§ **Extrait de page**
Non reconnaissance de l’Affection longue durée
Ne pouvant plus travailler, en juillet 2022, Florent a demandé la reconnaissance de son Affection de longue durée (ALD) – avec l’aide de son médecin – pour obtenir une meilleure prise en charge financière de ses soins. En l’absence de réponse, quatre demandes consécutives ont été réalisées, jusqu’à l’obtention, enfin, d’une ALD « hors liste », le 13 mars 2023, et non pas reconnue pour le « Covid long ».
Pourtant, selon Santé publique France, deux millions de personnes souffrent de cette pathologie dans le pays, sans compter les mineurs. Et une loi promulguée le 24 janvier 2022 vise à créer une plateforme de référencement et la prise en charge intégrale des soins et analyses des malades du Covid long par l’assurance maladie et les complémentaires santé. Mais fin mars 2023, son décret d’application n’a toujours pas été publié. Et il n’existe toujours pas d’ALD « Covid long ».

§ **Données enregistrées**
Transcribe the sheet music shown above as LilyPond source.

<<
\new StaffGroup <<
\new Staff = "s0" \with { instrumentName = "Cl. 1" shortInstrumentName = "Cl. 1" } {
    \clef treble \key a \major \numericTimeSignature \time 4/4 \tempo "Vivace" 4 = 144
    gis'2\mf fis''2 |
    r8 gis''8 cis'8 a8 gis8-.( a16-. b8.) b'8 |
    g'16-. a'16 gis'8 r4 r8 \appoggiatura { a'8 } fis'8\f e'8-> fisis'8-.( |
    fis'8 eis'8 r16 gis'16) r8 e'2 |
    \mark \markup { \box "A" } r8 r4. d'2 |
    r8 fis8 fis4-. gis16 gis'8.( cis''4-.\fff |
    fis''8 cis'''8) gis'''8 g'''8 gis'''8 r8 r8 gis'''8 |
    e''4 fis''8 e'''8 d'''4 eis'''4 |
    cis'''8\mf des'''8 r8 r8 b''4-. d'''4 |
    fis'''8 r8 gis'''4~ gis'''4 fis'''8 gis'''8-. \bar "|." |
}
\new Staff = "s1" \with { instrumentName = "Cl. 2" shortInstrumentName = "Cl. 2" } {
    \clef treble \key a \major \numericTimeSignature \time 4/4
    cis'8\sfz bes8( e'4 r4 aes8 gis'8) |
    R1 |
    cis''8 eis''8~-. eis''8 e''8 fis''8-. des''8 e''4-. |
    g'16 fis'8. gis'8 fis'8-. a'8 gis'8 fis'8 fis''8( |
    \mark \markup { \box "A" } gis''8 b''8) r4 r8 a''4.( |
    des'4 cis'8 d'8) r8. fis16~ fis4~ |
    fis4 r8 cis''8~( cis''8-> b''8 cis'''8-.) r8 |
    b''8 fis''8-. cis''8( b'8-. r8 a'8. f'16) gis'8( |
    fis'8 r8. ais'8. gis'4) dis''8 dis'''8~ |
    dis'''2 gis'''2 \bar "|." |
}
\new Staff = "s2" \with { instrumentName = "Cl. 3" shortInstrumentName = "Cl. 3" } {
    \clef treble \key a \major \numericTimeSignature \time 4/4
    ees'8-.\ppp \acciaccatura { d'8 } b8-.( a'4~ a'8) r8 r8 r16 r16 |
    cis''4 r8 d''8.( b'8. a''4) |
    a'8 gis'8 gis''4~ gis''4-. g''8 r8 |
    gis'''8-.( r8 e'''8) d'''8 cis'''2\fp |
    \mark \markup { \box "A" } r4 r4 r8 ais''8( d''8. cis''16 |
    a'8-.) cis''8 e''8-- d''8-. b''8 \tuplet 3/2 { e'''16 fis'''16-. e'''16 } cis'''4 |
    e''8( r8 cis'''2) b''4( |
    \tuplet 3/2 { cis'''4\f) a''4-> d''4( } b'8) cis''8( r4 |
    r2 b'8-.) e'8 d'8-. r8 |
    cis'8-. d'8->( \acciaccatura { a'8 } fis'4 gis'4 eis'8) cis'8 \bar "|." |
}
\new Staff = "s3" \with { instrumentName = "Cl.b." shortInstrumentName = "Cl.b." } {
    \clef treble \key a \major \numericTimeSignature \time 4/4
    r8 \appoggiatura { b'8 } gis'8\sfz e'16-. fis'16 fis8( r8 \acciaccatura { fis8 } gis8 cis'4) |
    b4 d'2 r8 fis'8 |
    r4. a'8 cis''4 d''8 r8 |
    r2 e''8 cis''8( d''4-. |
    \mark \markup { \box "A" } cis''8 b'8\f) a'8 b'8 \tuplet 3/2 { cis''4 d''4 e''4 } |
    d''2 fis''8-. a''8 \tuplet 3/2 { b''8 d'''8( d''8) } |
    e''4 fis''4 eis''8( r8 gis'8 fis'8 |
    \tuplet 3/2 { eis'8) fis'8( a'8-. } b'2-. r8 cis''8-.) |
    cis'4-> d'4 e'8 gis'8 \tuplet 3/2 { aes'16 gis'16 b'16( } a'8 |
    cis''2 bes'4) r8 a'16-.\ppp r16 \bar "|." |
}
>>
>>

§ **Consigne A**
Répondez à ces questions sur l'extrait consacré à l'ALD de Florent :
(i) En quel mois et en quelle année Florent a-t-il demandé la reconnaissance de son ALD ?
(ii) Selon Santé publique France, combien de personnes souffrent du Covid long dans le pays ?
(iii) À quelle date la loi sur la prise en charge des malades du Covid long a-t-elle été promulguée ?
§ **Consigne B**
Relevez toutes les dates mentionnées dans l'extrait sur l'ALD de Florent.
§ **Consigne C**
Poursuivez le texte sur la non-reconnaissance de l'ALD de Florent à partir de sa dernière phrase.
Les lignes ne sont pas nécessaires ici.

§ **Réponse rédigée A**
(i) En juillet 2022.
(ii) Deux millions, sans compter les mineurs.
(iii) Le 24 janvier 2022.

§ **Réponse rédigée B**
- juillet 2022
- 13 mars 2023
- 24 janvier 2022
- fin mars 2023

§ **Réponse rédigée C**
Sophie Lacombe a adressé une lettre datée du 27 février à l’Agence régionale de santé (ARS) Grand Est et au ministère de la Santé pour demander l’application de cette loi :
« Les millions de Français qui souffrent d’un Covid long ne peuvent pas disposer de la reconnaissance de leur état de santé, ni d’une assistance sanitaire suffisante, ni d’indemnités journalières. De nombreux malades se retrouvent dans une situation d’errance médicale, de précarité financière, perdent leur emploi, leur autonomie, et basculent peu à peu dans une situation de handicap sévère. »
L’association #AprèsJ20 Covid long France (qui défend les droits des malades atteints de Covid long en France) milite pour le recensement, la recherche, la reconnaissance en ALD et la création de centres pluridisciplinaires pour une prise en charge adaptée de la maladie.
Son porte parole Matthieu Lestage, ancien militaire aujourd’hui en fauteuil roulant à cause du Covid long, dénonce une « honte sanitaire » en France :
« Face à l’absence de solution et le défaut de prise en charge, beaucoup de personnes dans notre situation ont des pensées suicidaires. Malheureusement, le cas de Florent est loin d’être isolé. Il y a de nombreuses formes différentes du Covid long. De mon côté, je perds connaissance si je dépasse mes limites, si je sors trop longtemps par exemple. »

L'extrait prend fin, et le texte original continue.